* [WORK INSTRUCTION]: Output exactly the lines of the listing below that run from the line with "Aug 3, 2026" through the line with "genau genommen wird hi". No pictures.

* [RECORDS FOR THIS TASK]:
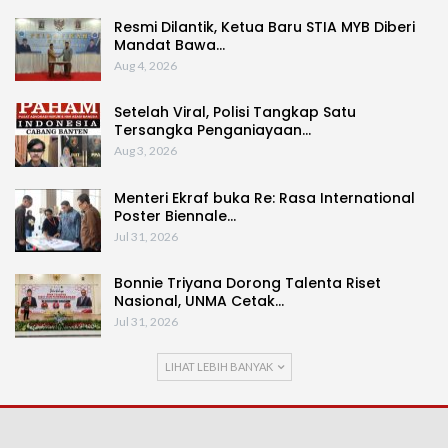
Resmi Dilantik, Ketua Baru STIA MYB Diberi
Mandat Bawa…
Aug 4, 2026
Setelah Viral, Polisi Tangkap Satu
Tersangka Penganiayaan…
Aug 3, 2026
Menteri Ekraf buka Re: Rasa International
Poster Biennale…
Jul 31, 2026
Bonnie Triyana Dorong Talenta Riset
Nasional, UNMA Cetak…
Jul 31, 2026
LIHAT LEBIH BANYAK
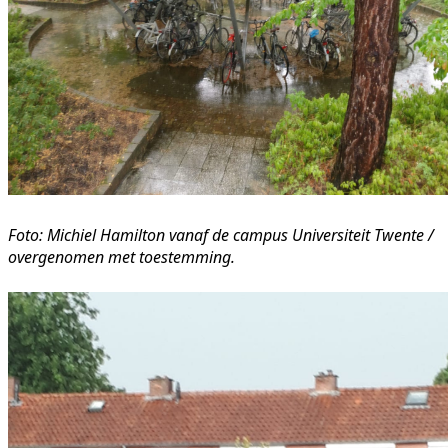
Foto: Michiel Hamilton vanaf de campus Universiteit Twente /
overgenomen met toestemming.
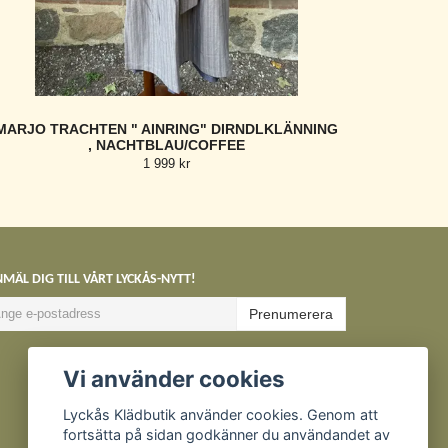
MARJO TRACHTEN " AINRING" DIRNDLKLÄNNING
, NACHTBLAU/COFFEE
1 999 kr
MÄL DIG TILL VÅRT LYCKÅS-NYTT!
Prenumerera
Vi använder cookies
Lyckås Klädbutik använder cookies. Genom att
fortsätta på sidan godkänner du användandet av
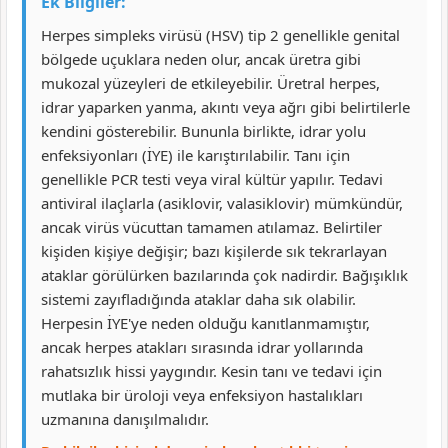
Ek Bilgiler:
Herpes simpleks virüsü (HSV) tip 2 genellikle genital
bölgede uçuklara neden olur, ancak üretra gibi
mukozal yüzeyleri de etkileyebilir. Üretral herpes,
idrar yaparken yanma, akıntı veya ağrı gibi belirtilerle
kendini gösterebilir. Bununla birlikte, idrar yolu
enfeksiyonları (İYE) ile karıştırılabilir. Tanı için
genellikle PCR testi veya viral kültür yapılır. Tedavi
antiviral ilaçlarla (asiklovir, valasiklovir) mümkündür,
ancak virüs vücuttan tamamen atılamaz. Belirtiler
kişiden kişiye değişir; bazı kişilerde sık tekrarlayan
ataklar görülürken bazılarında çok nadirdir. Bağışıklık
sistemi zayıfladığında ataklar daha sık olabilir.
Herpesin İYE'ye neden olduğu kanıtlanmamıştır,
ancak herpes atakları sırasında idrar yollarında
rahatsızlık hissi yaygındır. Kesin tanı ve tedavi için
mutlaka bir üroloji veya enfeksiyon hastalıkları
uzmanına danışılmalıdır.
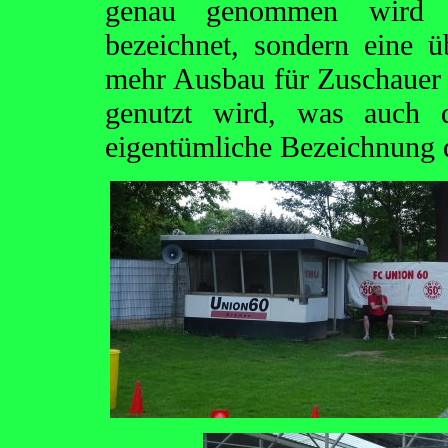
genau genommen wird hi
bezeichnet, sondern eine ü
mehr Ausbau für Zuschauer 
genutzt wird, was auch d
eigentümliche Bezeichnung d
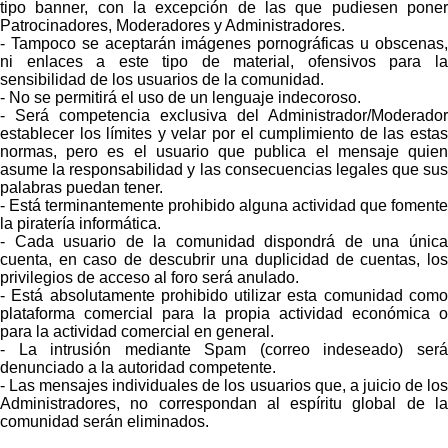
tipo banner, con la excepción de las que pudiesen poner
Patrocinadores, Moderadores y Administradores.
- Tampoco se aceptarán imágenes pornográficas u obscenas,
ni enlaces a este tipo de material, ofensivos para la
sensibilidad de los usuarios de la comunidad.
- No se permitirá el uso de un lenguaje indecoroso.
- Será competencia exclusiva del Administrador/Moderador
establecer los límites y velar por el cumplimiento de las estas
normas, pero es el usuario que publica el mensaje quien
asume la responsabilidad y las consecuencias legales que sus
palabras puedan tener.
- Está terminantemente prohibido alguna actividad que fomente
la piratería informática.
- Cada usuario de la comunidad dispondrá de una única
cuenta, en caso de descubrir una duplicidad de cuentas, los
privilegios de acceso al foro será anulado.
- Está absolutamente prohibido utilizar esta comunidad como
plataforma comercial para la propia actividad económica o
para la actividad comercial en general.
- La intrusión mediante Spam (correo indeseado) será
denunciado a la autoridad competente.
- Las mensajes individuales de los usuarios que, a juicio de los
Administradores, no correspondan al espíritu global de la
comunidad serán eliminados.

* [RESULT FOR THIS EXERCISE]:
Aug 3, 2026
Menteri Ekraf buka Re: Rasa International
Poster Biennale…
Jul 31, 2026
Bonnie Triyana Dorong Talenta Riset
Nasional, UNMA Cetak…
Jul 31, 2026
LIHAT LEBIH BANYAK
Foto: Michiel Hamilton vanaf de campus Universiteit Twente /
overgenomen met toestemming.
MARJO TRACHTEN " AINRING" DIRNDLKLÄNNING
, NACHTBLAU/COFFEE
1 999 kr
MÄL DIG TILL VÅRT LYCKÅS-NYTT!
Prenumerera
Vi använder cookies
Lyckås Klädbutik använder cookies. Genom att
fortsätta på sidan godkänner du användandet av
Ek Bilgiler:
Herpes simpleks virüsü (HSV) tip 2 genellikle genital
bölgede uçuklara neden olur, ancak üretra gibi
mukozal yüzeyleri de etkileyebilir. Üretral herpes,
idrar yaparken yanma, akıntı veya ağrı gibi belirtilerle
kendini gösterebilir. Bununla birlikte, idrar yolu
enfeksiyonları (İYE) ile karıştırılabilir. Tanı için
genellikle PCR testi veya viral kültür yapılır. Tedavi
antiviral ilaçlarla (asiklovir, valasiklovir) mümkündür,
ancak virüs vücuttan tamamen atılamaz. Belirtiler
kişiden kişiye değişir; bazı kişilerde sık tekrarlayan
ataklar görülürken bazılarında çok nadirdir. Bağışıklık
sistemi zayıfladığında ataklar daha sık olabilir.
Herpesin İYE'ye neden olduğu kanıtlanmamıştır,
ancak herpes atakları sırasında idrar yollarında
rahatsızlık hissi yaygındır. Kesin tanı ve tedavi için
mutlaka bir üroloji veya enfeksiyon hastalıkları
uzmanına danışılmalıdır.
genau genommen wird hi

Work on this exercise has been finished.